Our study had two main limitations that should be acknowledged. Firstly, all scars treated were excised in full or completely, focusing on patients who presented with scars remaining after tissue expansion surgery. This selection criteria may limit the generalizability of our findings to scars resulting from other types of surgeries or injuries. Secondly, the inclusion of different body parts in our study might have introduced heterogeneity in the results. We suggest that future researchers conduct comparative studies with a similar design but specifically focus on upper limb, lower limb, trunk, or breast scars. This approach would provide more specific and targeted insights, contributing to the existing literature and expanding our knowledge in these specific areas.

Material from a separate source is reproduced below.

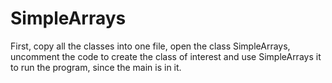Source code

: # SimpleArrays
First, copy all the classes into one file, open the class SimpleArrays, uncomment the code to create 
the class of interest and use SimpleArrays it to run the program, since the main is in it.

To conclude, using biological TE with the best practice technique as demonstrated in our study is rewarding for both patients and surgeons. We correlated biological TE with patients’ satisfaction and quality of life. We showed that it was significantly correlated and improved patients’ lives. Thus, we believe that using biological tissue expanders can be strongly considered as standard for care of scars with nearby healthy skin, where expansion can provide a big amount of viable tissue that can replace the scar completely. The effectiveness of the results from TE may be increased with knowledge of the most frequent complications, appropriate training of medical staff, and thorough and ongoing patient education.